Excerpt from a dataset
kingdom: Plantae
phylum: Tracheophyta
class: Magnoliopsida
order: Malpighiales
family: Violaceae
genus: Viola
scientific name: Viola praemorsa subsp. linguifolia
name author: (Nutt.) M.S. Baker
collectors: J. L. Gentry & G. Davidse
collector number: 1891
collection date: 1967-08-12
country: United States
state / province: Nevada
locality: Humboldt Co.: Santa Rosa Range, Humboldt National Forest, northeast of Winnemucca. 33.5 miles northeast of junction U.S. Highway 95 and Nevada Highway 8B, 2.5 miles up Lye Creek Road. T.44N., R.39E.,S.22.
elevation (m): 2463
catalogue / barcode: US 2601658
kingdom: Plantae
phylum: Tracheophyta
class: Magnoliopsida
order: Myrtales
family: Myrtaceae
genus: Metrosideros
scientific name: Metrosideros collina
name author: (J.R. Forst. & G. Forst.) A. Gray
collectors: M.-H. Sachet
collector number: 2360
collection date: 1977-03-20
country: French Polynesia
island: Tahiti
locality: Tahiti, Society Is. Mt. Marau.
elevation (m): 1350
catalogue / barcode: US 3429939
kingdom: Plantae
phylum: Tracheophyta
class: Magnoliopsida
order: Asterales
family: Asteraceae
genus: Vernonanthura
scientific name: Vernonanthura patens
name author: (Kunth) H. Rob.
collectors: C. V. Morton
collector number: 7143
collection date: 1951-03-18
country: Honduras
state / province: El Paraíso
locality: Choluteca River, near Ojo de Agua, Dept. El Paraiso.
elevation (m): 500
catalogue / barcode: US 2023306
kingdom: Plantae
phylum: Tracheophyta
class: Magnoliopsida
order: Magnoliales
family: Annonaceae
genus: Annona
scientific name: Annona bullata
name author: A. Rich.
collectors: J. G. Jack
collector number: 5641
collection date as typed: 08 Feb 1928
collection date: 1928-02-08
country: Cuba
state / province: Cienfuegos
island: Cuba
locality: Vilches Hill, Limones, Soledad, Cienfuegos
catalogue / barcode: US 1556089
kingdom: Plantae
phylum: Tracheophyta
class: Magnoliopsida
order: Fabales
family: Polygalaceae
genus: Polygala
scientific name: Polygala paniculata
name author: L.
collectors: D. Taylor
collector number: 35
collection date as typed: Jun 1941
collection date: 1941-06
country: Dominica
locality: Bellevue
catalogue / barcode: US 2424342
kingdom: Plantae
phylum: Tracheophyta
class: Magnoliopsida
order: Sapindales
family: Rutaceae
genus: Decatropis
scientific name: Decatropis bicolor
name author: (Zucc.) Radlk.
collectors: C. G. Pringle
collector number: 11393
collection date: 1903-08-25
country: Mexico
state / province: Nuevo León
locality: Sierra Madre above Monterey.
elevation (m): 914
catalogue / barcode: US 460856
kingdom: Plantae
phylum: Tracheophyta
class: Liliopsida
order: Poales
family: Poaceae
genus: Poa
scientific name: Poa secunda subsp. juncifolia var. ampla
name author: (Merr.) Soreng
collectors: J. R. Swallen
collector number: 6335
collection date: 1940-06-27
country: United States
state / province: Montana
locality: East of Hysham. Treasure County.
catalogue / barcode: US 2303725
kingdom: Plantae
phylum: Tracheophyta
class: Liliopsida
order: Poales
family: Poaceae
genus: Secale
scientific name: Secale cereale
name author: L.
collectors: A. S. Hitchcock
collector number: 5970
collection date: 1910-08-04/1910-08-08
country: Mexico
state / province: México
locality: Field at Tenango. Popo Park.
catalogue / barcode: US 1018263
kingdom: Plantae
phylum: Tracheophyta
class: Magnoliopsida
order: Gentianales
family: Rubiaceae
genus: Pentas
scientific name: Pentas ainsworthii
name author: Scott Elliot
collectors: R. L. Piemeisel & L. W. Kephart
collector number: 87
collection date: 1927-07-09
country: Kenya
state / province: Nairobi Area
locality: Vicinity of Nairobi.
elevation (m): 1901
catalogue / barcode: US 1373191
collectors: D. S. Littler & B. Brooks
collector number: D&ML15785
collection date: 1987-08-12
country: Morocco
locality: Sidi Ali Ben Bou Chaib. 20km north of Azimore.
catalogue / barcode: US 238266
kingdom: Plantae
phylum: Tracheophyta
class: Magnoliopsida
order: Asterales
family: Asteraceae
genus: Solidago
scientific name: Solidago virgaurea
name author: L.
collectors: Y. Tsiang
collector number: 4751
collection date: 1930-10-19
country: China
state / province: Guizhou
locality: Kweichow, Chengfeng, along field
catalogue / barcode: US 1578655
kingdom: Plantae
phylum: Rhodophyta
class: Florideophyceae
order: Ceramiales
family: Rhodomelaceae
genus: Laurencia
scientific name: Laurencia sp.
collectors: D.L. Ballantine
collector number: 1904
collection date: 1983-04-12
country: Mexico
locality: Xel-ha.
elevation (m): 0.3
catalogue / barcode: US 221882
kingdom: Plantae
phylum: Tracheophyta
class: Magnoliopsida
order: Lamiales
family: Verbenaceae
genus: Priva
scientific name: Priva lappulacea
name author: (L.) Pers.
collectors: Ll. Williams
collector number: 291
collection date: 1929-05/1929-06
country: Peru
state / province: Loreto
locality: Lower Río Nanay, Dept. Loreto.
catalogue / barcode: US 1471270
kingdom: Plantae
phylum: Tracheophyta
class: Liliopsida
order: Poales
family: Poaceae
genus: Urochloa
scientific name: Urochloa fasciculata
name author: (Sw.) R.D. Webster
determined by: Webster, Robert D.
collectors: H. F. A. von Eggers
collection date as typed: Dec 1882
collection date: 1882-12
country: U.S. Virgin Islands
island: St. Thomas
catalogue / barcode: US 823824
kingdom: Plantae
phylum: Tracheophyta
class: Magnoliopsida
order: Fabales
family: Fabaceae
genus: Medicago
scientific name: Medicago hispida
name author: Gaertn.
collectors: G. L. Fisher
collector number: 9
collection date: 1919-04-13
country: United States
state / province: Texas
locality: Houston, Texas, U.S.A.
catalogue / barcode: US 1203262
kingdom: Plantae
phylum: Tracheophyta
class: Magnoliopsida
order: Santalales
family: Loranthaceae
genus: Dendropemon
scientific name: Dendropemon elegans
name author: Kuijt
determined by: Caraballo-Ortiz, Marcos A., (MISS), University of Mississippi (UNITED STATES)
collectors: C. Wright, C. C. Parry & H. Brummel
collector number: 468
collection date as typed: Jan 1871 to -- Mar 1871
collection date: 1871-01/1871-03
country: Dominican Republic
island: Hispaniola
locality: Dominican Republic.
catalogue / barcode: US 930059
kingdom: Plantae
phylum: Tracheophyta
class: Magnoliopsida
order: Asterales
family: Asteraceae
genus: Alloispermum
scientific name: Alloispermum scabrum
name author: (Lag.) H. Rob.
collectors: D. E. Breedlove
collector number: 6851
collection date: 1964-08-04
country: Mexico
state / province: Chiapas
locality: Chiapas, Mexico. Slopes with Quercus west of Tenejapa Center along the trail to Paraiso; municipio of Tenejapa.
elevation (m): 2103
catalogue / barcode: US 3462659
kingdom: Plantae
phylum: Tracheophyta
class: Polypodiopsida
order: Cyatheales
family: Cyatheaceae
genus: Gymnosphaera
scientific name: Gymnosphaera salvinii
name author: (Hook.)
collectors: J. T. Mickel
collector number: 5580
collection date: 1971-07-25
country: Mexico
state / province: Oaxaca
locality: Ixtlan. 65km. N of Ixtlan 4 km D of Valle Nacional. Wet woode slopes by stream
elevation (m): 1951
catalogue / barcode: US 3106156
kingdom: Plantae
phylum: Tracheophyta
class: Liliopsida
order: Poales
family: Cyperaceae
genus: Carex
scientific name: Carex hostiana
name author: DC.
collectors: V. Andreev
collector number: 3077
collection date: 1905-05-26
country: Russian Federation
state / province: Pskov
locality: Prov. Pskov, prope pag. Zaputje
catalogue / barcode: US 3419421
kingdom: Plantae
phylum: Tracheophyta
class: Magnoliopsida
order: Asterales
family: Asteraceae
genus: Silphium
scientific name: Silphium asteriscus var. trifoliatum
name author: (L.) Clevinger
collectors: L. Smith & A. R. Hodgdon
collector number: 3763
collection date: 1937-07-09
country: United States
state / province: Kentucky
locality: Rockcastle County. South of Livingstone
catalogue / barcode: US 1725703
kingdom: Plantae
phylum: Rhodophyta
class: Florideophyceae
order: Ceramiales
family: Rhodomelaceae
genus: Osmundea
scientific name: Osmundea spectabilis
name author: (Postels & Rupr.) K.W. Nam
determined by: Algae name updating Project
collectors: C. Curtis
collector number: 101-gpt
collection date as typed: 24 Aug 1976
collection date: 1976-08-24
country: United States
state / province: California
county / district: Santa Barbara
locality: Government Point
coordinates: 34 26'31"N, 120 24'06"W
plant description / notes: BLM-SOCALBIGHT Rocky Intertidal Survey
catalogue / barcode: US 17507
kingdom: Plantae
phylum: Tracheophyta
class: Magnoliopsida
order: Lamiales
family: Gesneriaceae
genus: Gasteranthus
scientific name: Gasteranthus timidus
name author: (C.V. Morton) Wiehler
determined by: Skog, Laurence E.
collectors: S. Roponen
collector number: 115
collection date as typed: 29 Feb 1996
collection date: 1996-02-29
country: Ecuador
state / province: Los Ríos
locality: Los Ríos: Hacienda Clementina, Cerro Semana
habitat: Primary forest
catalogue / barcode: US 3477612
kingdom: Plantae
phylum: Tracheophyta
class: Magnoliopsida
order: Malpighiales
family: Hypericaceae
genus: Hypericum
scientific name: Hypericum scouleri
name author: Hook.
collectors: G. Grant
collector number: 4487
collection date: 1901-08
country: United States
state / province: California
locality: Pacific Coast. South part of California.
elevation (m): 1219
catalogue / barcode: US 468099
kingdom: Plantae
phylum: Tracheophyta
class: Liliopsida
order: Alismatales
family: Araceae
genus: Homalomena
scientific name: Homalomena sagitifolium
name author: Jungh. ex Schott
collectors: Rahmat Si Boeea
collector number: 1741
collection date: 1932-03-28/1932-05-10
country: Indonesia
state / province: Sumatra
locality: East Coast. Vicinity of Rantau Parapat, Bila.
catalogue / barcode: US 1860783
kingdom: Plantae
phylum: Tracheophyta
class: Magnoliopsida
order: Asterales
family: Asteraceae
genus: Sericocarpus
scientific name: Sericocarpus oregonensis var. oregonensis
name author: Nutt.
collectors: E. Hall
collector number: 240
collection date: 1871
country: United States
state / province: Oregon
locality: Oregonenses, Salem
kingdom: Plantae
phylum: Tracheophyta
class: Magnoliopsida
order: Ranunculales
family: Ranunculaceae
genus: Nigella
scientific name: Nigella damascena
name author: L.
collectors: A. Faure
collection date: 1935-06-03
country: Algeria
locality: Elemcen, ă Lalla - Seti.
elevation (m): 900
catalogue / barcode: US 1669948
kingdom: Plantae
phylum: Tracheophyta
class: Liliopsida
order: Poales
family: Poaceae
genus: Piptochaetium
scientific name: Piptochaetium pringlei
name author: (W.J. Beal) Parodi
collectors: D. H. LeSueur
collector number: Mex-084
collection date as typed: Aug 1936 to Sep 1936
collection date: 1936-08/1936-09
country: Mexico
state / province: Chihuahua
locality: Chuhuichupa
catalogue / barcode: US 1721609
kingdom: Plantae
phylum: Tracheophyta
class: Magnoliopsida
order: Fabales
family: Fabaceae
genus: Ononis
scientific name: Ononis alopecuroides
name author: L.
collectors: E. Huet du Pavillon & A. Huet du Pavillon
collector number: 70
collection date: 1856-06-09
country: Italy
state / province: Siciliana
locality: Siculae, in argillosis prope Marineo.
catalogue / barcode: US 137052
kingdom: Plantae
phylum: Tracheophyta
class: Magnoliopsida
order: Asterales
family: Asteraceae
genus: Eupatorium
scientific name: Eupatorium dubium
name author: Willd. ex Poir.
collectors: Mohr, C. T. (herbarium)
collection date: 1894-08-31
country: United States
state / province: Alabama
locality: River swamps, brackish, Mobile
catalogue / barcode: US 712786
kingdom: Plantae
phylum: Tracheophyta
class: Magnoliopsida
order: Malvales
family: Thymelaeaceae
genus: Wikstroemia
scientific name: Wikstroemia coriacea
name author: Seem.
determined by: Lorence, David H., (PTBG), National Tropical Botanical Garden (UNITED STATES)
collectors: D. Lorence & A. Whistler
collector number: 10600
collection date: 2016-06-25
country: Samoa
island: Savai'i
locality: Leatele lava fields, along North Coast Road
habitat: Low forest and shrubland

Task directions
Copy the data above word for word, starting at its first line and stopping after the line that contains "collection date: 1928-02-08".

Result of this task
kingdom: Plantae
phylum: Tracheophyta
class: Magnoliopsida
order: Malpighiales
family: Violaceae
genus: Viola
scientific name: Viola praemorsa subsp. linguifolia
name author: (Nutt.) M.S. Baker
collectors: J. L. Gentry & G. Davidse
collector number: 1891
collection date: 1967-08-12
country: United States
state / province: Nevada
locality: Humboldt Co.: Santa Rosa Range, Humboldt National Forest, northeast of Winnemucca. 33.5 miles northeast of junction U.S. Highway 95 and Nevada Highway 8B, 2.5 miles up Lye Creek Road. T.44N., R.39E.,S.22.
elevation (m): 2463
catalogue / barcode: US 2601658
kingdom: Plantae
phylum: Tracheophyta
class: Magnoliopsida
order: Myrtales
family: Myrtaceae
genus: Metrosideros
scientific name: Metrosideros collina
name author: (J.R. Forst. & G. Forst.) A. Gray
collectors: M.-H. Sachet
collector number: 2360
collection date: 1977-03-20
country: French Polynesia
island: Tahiti
locality: Tahiti, Society Is. Mt. Marau.
elevation (m): 1350
catalogue / barcode: US 3429939
kingdom: Plantae
phylum: Tracheophyta
class: Magnoliopsida
order: Asterales
family: Asteraceae
genus: Vernonanthura
scientific name: Vernonanthura patens
name author: (Kunth) H. Rob.
collectors: C. V. Morton
collector number: 7143
collection date: 1951-03-18
country: Honduras
state / province: El Paraíso
locality: Choluteca River, near Ojo de Agua, Dept. El Paraiso.
elevation (m): 500
catalogue / barcode: US 2023306
kingdom: Plantae
phylum: Tracheophyta
class: Magnoliopsida
order: Magnoliales
family: Annonaceae
genus: Annona
scientific name: Annona bullata
name author: A. Rich.
collectors: J. G. Jack
collector number: 5641
collection date as typed: 08 Feb 1928
collection date: 1928-02-08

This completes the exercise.